Book Review:

"Simply Christian" (N.T. Wright)

by Joel Ramshaw

This report will examine the book Simply Christian. Simply Christian was designed primarily for new Christians, or non-Christians. It does not focus on deep and detailed arguments, and avoids the use of Christian idioms unknown to the general populace. The aim of the book is to gradually explain the message and meaning of Christianity to a reader that is interested, but ignorant of what it really is.

            Experienced Christians would benefit somewhat from reading Simply Christian, but would end up skipping large portions of it since they already know many of the concepts it presents.

            Upon opening Simply Christian the reader is presented with four of humanity’s inner longings, which the book calls “echoes of a voice.” These longings are for justice, relationships, spirituality, and beauty. They are presented as things which mankind desires, and tries to obtain, but can never fully attain.

            The author first talks about our human, natural sense for justice. He tells of how throughout the past millennia, we have always wanted a just world, but we have never been able to create it. There have been several improvements throughout the last century, such as the large reduction of apartheid. There have been many problems nonetheless, that spring up. The Nazi, and Rwandan genocides for example.

            The next voice is “the hidden spring,” mankind’s desire for spirituality. The author likens the spiritual situation in North America, to a fictional land in which the springs of water (representing spirituality), have been paved over, and the water has been sent into a piping system (formal/highly structured religion). The water has been building up pressure though, and has burst through the pavement providing mass amounts of natural, yet muddy, water.

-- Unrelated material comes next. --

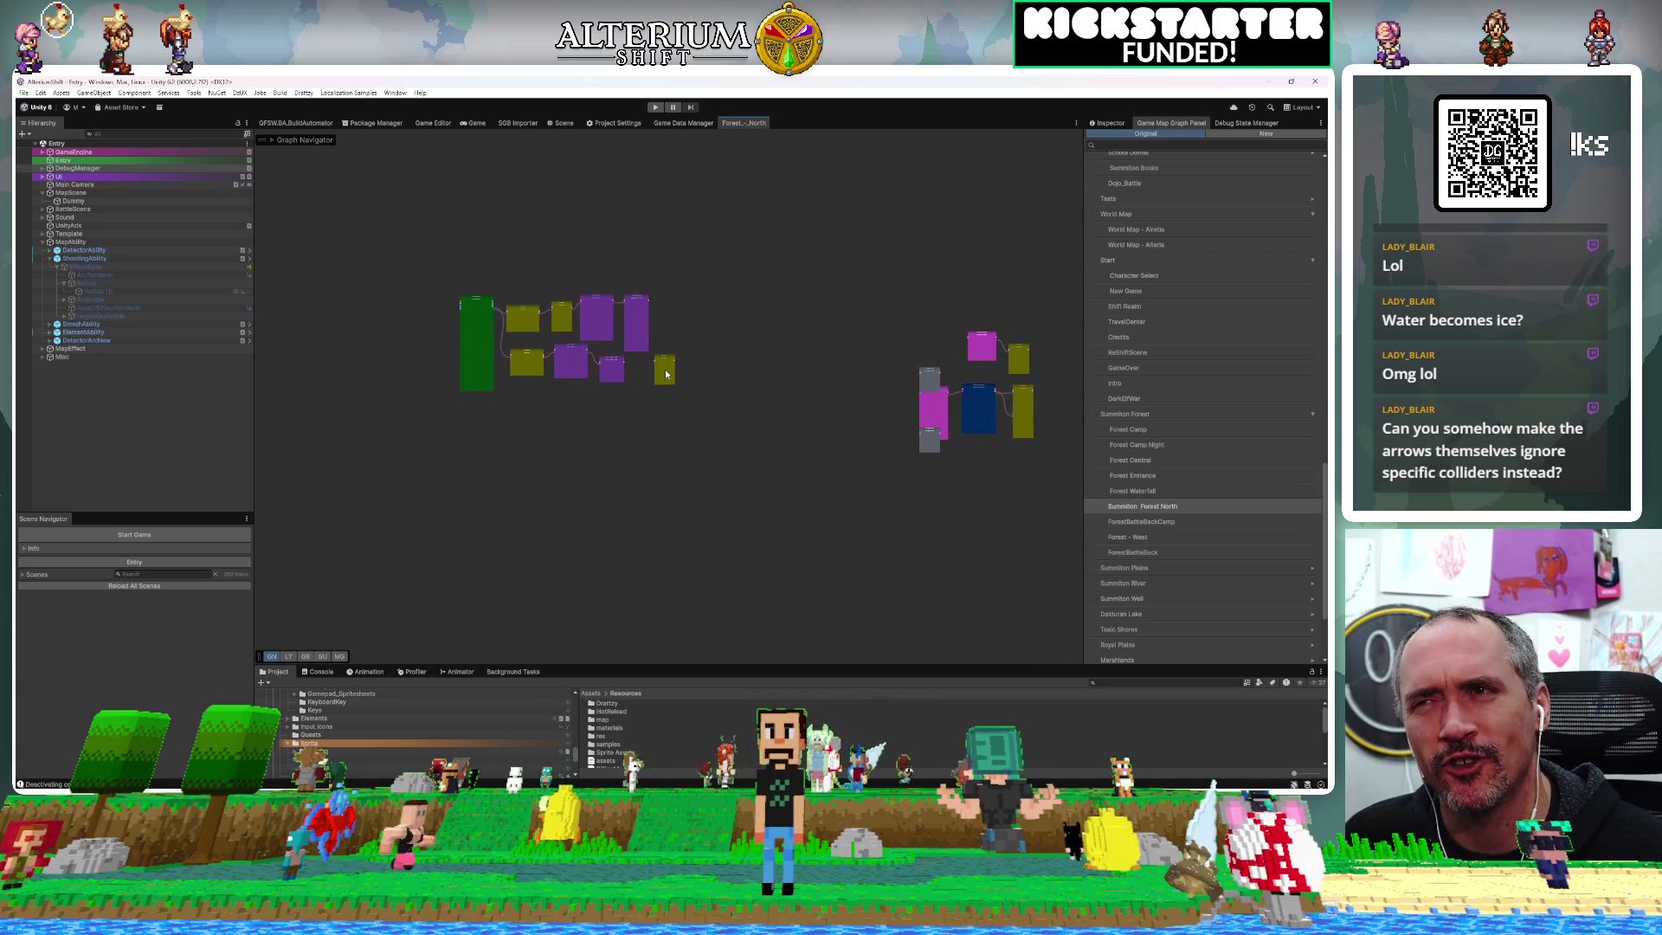
pyautogui.moveTo(674, 377); pyautogui.dragTo(710, 387)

This is representative of how modern people have become fed up with the system of the past, and are moving into new, radical types of spirituality such as new age, Celtic religion, Kabbalah, etc.

            The third voice is the voice of relationships. The author points out the paradox that humans know they are made for relationships, but often fail in them. This is because humans have rejected their relationship with God, thus the relationships with others, and with creation are disintegrating.

            The fourth voice is the voice of beauty. Humanity has always been attracted to things that are beautiful. The author points out how beauty seems to call out to something beyond itself. Christians have known what this is. Beauty represents a fraction of what the restored universe will be like.

            These voices are written so that the reader will understand some of the mysteries of life, that Christianity offers the solution to. The next section is Part 2: Staring at the Sun. It brings the focus of the book off of the four voices, and onto Christianity as the solution. It deals with the major aspects of Christianity: God, Jesus, the holy Spirit, and Israel.

            Basically, this section focuses on showing how God influences our lives. The divine realm is shown to interlock with the physical one. The author shows the basics of Christianity to the reader. He also comments on Christianity’s answer to the world’s problems, and the “voices.”

            The third section deals with what it looks like to live out the Christian life. Much of it is focused on how Christians are trying to bring this world into alignment with the spiritual realm. The author writes mostly on the practical aspects of Christianity, and less on doctrine. The chapters are on prayer, worship, the Bible, Christians’ mission, the church, and the kingdom of heaven.           

Readers of Simply Christian will gain an awareness of how Christianity is not just a set of statements waiting to be believed, but rather a practical outline of a lifestyle-based religion. Much of this section focuses on action, and what Christians actively do to create a better world. The four problems found in the beginning of the book, find solutions at the end. Christianity is the way to solve them. It would create a world with justice, true spirituality, relationships of love, and with a heightened sense of beauty.
The reader of Simply Christian should come to realize that God’s kingdom is not entirely something that awaits the return of Christ. It is the duty of Christians to bring about the non-physical aspects of the kingdom of heaven. Christ will bring the physical kingdom of heaven, but Christians should always be at work bringing about the spiritual side.

            Personally reflecting on this, this author sees a fair amount of things to be implemented in his own life. This author already knew the core knowledge of Christianity, but he appreciates the practical/action-based teaching of Simply Christian. This author sees that he is not only an inhabitant, but is with the construction crew of the kingdom of God.

            Another point that caught the attention of this author was the insightful illustration in chapter two, of spirituality. Too many people in modern Christianity are accepting piped spirituality, where our ways of relating to God have been predetermined for us. It is time to destroy the piping system, and see new paradigms of prayer, worship, and church.

            This author concludes the review by saying that Simply Christian will help non-Christians, new Christians, and Christians that have followed God all their lives. The new and non Christians will benefit the most, because they will learn the basics, both doctrinal and practical, of Christianity. Many Christians have been Christians for some time already, and will not benefit from the basic doctrinal teaching. They will instead benefit from the chapters on how Christians should be people of action, actively bringing the kingdom of heaven into reality.